The most important point is that the impact of by-election results seldom last more than a few days. Some of the most dramatic victories have been by centrist candidates – Eric Lubbock (Liberal) in Orpington in 1962; Shirley Williams and Roy Jenkins (Social Democrat) in Crosby and Glasgow Hillhead in 1981/2; Sarah Teather (Liberal Democrat) in Brent East in 2003. They reflected support for the centre that was widespread but shallow and short-lived. These successes were meteorites that briefly lit up the night sky, not the pre-dawn rays of a rising sun at the start of a bright warm day.

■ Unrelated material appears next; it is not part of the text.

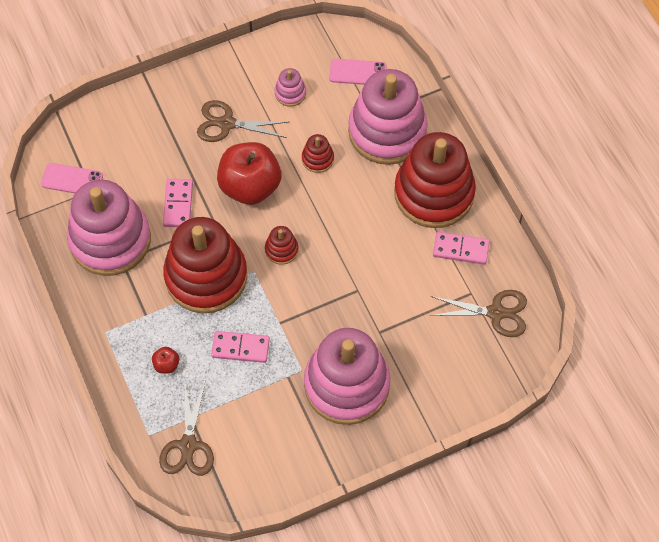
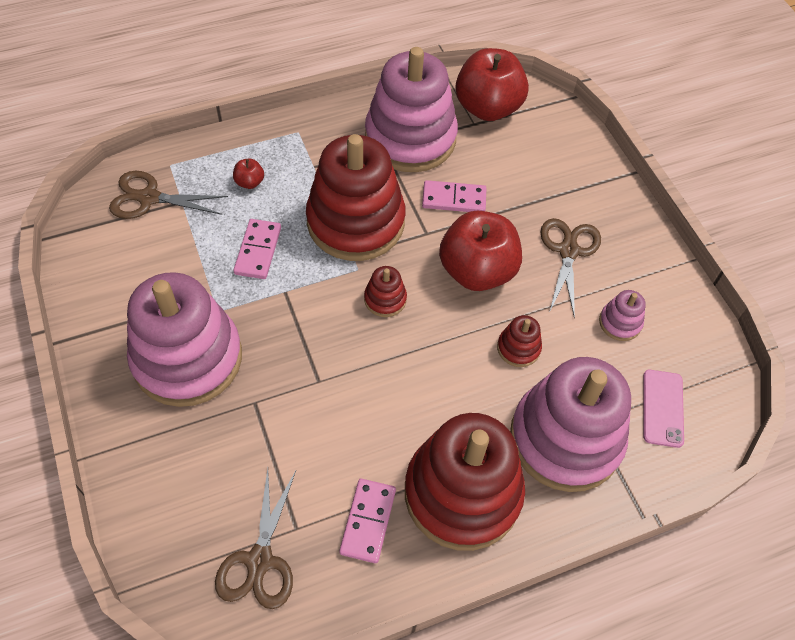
camera: 90 degrees right, 5 degrees down
pink phone [41,163,103,193] -> red apple [456,48,529,121]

However, by-elections do occasionally provide evidence of important trends. Gains by the main opposition party have sometimes prefigured a change of Government: Conservative losses in the mid-1990s; Labour losses after 2005. That said, far fewer seats change hands these days in by-elections. This is not because voters are less fickle but because by-elections happen far less frequently. The Hartlepool contest is the first since Brecon and Radnorshire in August 2019 – before the last general election. Ten a year used to be the norm. It was possible to look at a cluster and make some sense of them: wayward individual results, and they came along fairly often, could be discounted, or at least put into context.

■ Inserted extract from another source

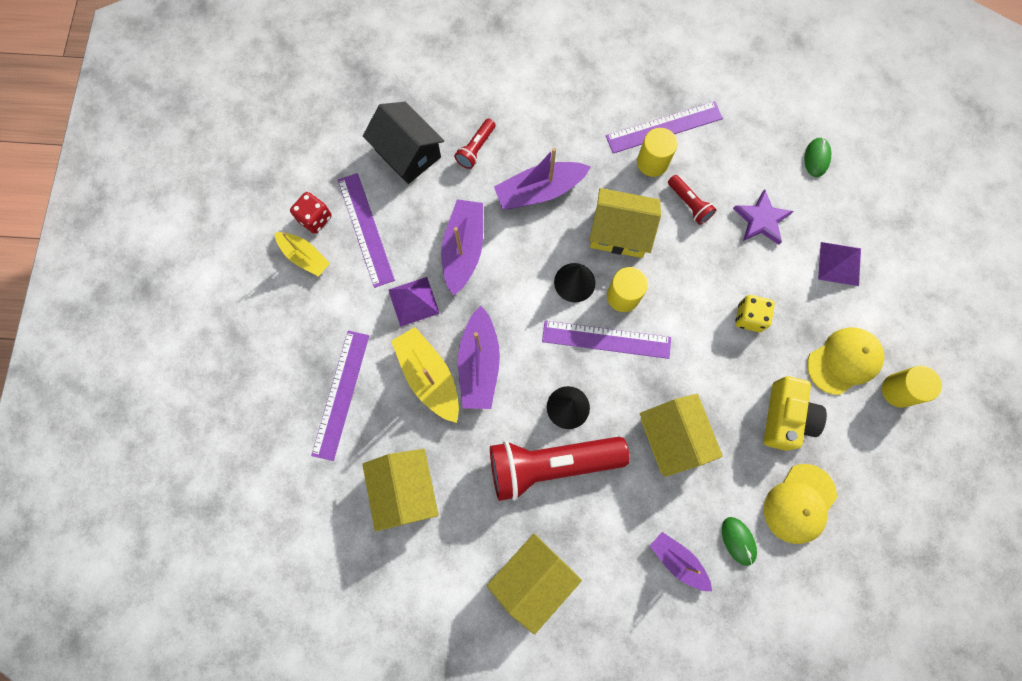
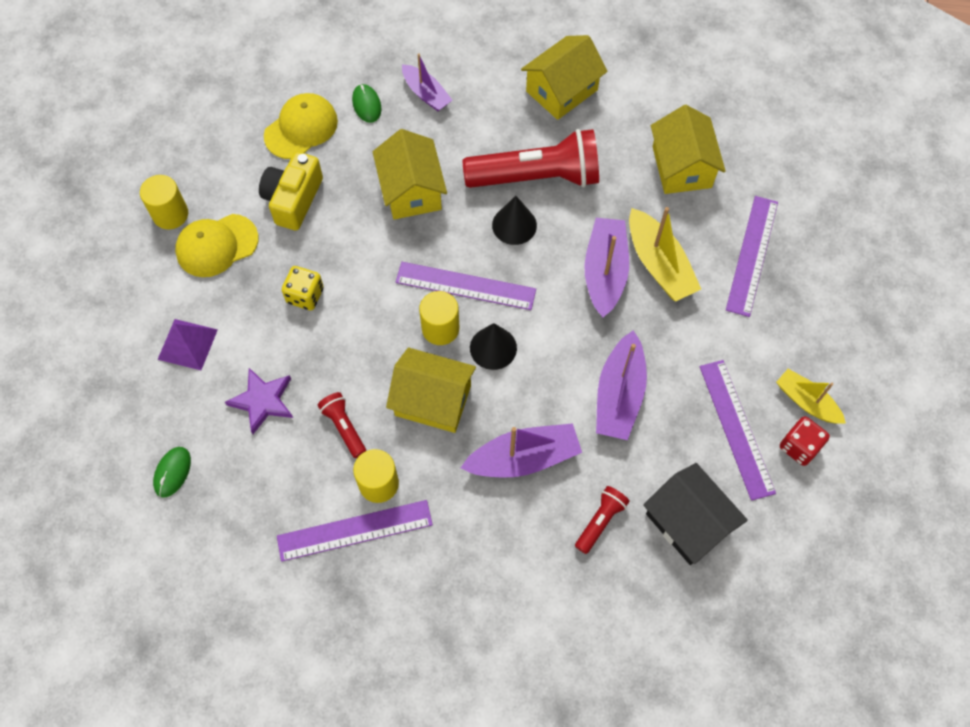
camera: 175 degrees left, 10 degrees down
purple pyramid [389,277,440,327] -> none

For the Hartlepool by-election to have real significance, two things must happen. First, Either the winning party needs a clear majority. By “clear”, I mean ten percentage points or more. Assuming around 30,000 people turn out to vote, that means a majority of 3,000. For the candidates, a winning by one vote is all they need. It is vastly different from losing by one. Statistically, however, the difference is immaterial. Bragging rights depend on the size of the victory, not just the fact of it.

Second, even a dramatic result in Hartlepool will have a lasting impact only if it matches results from the local elections being held on the same day. In particular, both main parties will be looking for a clear story regarding the red wall parts of northern England which so enhanced Boris Johnson’s victory fifteen months ago and so devastated Labour.

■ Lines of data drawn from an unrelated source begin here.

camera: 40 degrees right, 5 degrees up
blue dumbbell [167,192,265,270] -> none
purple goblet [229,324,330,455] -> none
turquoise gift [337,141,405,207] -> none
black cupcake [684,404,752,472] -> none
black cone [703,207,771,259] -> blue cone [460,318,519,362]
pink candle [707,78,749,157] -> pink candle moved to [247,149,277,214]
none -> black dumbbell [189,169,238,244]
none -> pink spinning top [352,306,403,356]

In particular, the mayoral contests in Tees Valley and West Yorkshire currently look too close to call. Tees Valley elected its first mayor in 2017. Ben Houchen won a narrow victory for the Tories; in the run-off count against Labour’s Sue Jeffrey, he won by 2,178, or just 2.2% of the 95,000 who voted. This was five weeks before that year’s general election. The Tories nationally were still riding high. Theresa May’s campaign had yet to implode. For Houchen to win again would be a significant achievement.

Secondly, this May will also see the first election for mayor of West Yorkshire. This has traditionally been strong Labour territory. However, the Tories were not far behind in this area in the 2019 general election. This year’s contest could be close.

So: if the Tories manage a clean sweep of Hartlepool, Tees Valley and West Yorkshire, then they are sustaining, and arguably increasing, their popularity in “red wall” England – especially if they win Hartlepool comfortably.

Conversely, if Labour win all three elections, including a clear victory in Hartlepool, then Starmer can reasonably claim to have arrested his party’s red wall decline and started to recover ground he knows it should never have lost.

And if the three produce mixed results? Number-crunchers like me will doubtless find plenty to say. But the larger truth is that it will be like the verdict of a hung jury. Further elections, like a further trial, will be needed to settle the matter.